Oklahoma attorneys are plowing through a wealthy energy CEO’s estate to determine whether the heavily indebted billionaire was penniless at the time of his death.
Probate attorneys are sifting through the tangle of financial obligations and financial assets Aubrey McClendon left behind, trying to determine if he died sitting on a mountain of cash or on a burning pile of debt. The former Chesapeake Energy CEO died in a fiery vehicle wreck almost a year-ago today.
The probate case, which is typically used by those who lack the means to determine their own estate, seeks resolution of more than $600 million in claims against McClendon’s troubled estate, according to court records and people familiar with the matter. Nearly $1.1 billion of his estate has been filed so far.
Legal analysts are shocked that McClendon’s case made it to the probate courts.
“It’s remarkable to find a case like this going through probate court,” said David Horton, a law professor at the University of California who specializes in trusts and estates. “One of the first things you do in estate planning is avoid probate.”
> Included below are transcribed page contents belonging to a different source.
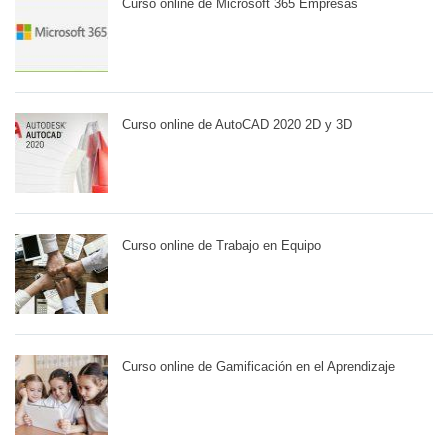
Curso online de Microsoft 365 Empresas
Curso online de AutoCAD 2020 2D y 3D
Curso online de Trabajo en Equipo
Curso online de Gamificación en el Aprendizaje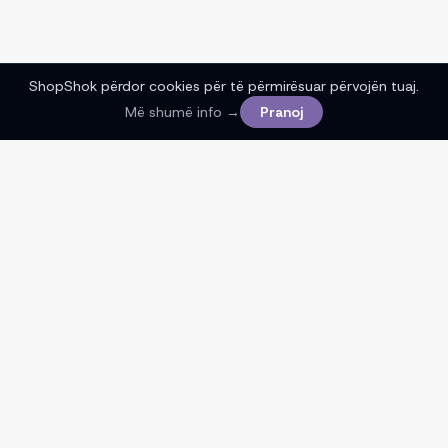
ShopShok përdor cookies për të përmirësuar përvojën tuaj.
Më shumë info →
Pranoj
The so-called patriarch of the natural gas revolution was facing enormous legal problems before his death. McClendon was speeding well above the posted speed limit before careening off the highway for 189 feet and then slamming into a highway partition Mar. 2. He died instantly.
McClendon was indicted on charges of conspiracy to rig oil prices in Oklahoma a week before his death. The indictment alleged the former oil CEO colluded with another oil company to keep oil and gas bid prices at low levels from 2007 to 2012 as a means of keeping competitors out of the market.
He was facing 10 years in prison and a $1 million fine had the court found him in violation of the Sherman Act, a federal antitrust statute. His death transferred his financial and legal problems onto his complicated estate.
McClendon left a will that failed to address all the aspects of his intricate and exotic oil and gas empire, which is part of the reason why his estate ended up in probate.
Attorneys are licking their chops trying to find ways of recouping hundreds of millions of dollars the CEO left on the table.
“We believe this is an insolvent estate until proven otherwise,” Arthur Hoge III, a lawyer trying to recoup $465 million for a group of Wall Street creditors, told reporters in May. He was responding to questions about whether his clients can hope to recoup their losses.
McClendon’s estate has sold numerous assets, including his Gulfstream G450 jet and 300 acres of property on Lake Michigan, in hopes of climbing out from underneath the energy pioneer’s financial woes.
His creditors are seeing some light at the end of the tunnel thanks to a recent rally in oil prices, which have increased by more than 50 percent from historic lows before McClendon died in 2016. Natural gas prices are up 60 percent.
A dramatic uptick in U.S. production in 2016 likely contributed to his financial downfall. The price of a barrel of oil plummeted from $104.95 in 2014 to $45.24 per barrel only two years later. The average price of oil over that two-year period held steady at $43 per barrel.